Instead, she was given a newly created position, director of treatment, with no duties, the complaint alleges.
“Upon information and belief, this decision was made by the Governor’s Office, EOPSS (Executive Office of Public Safety and Security) and/or the DOC (Department of Correction),” the complaint says.
Meanwhile, a new deputy, William Devine, was hired at a salary of nearly $105,000 a year. In response to all this, Martin has filed complaints of discrimination with the Massachusetts Commission Against Discrimination and the Equal Employment Opportunity Commission.
“Ms. Manning currently spends her days sitting in an office at the Shattuck with no responsibilities,” the lawsuit claims, “has been denied promotion opportunities ... and has lost the wages she earned and should have continued to earn as deputy superintendent.”
Her application for another job at the women’s prison in Framingham was rejected.

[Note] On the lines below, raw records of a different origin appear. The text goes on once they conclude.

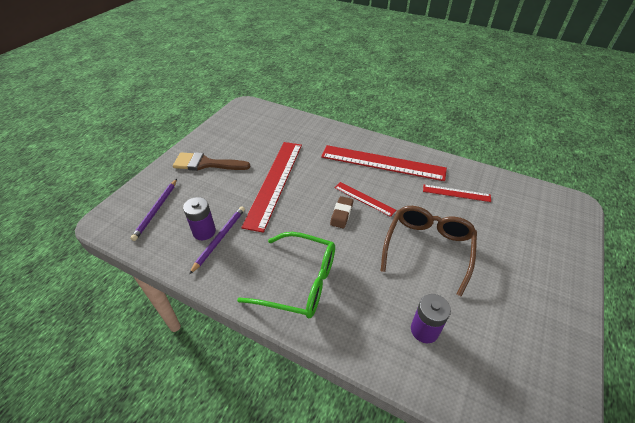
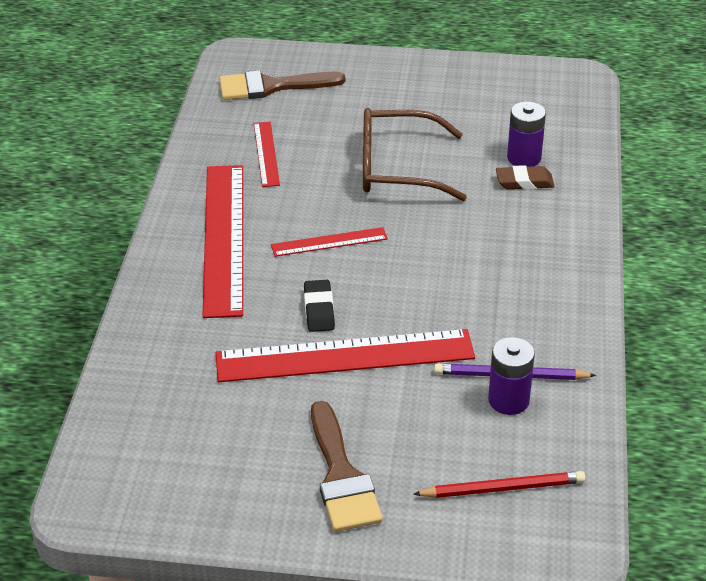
camera: 110 degrees left, 5 degrees down
(156, 210) = (503, 488): purple pencil -> red pencil
(299, 282) = (528, 268): green glasses -> none
(312, 182) = (319, 310): none -> black eraser
(341, 214) = (378, 258): brown eraser -> brown eraser (524, 182)
(364, 198) = (329, 242): red ruler -> red ruler turned 60 degrees clockwise
(534, 212) = (271, 86): none -> brown brush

The lawsuit asks that Manning-Martin be reinstated as the Shattuck deputy and compensated for lost wages, as well as emotional pain and damage to her reputation. She also wants to state to pay her legal costs and asks the judge to assess punitive damages.
Manning-Martin, who ran unsuccessfully for state representative in 2002, previously worked for 13 years as a caseworker for the Suffolk County Sheriff’s Department.
Mary-Ellen Manning gave up her seat as a governor’s councilor to run for state Senate last year, but lost in the Democratic primary to Salem City Councilor Joan Lovely.
The governor’s office did not respond to requests for a comment yesterday.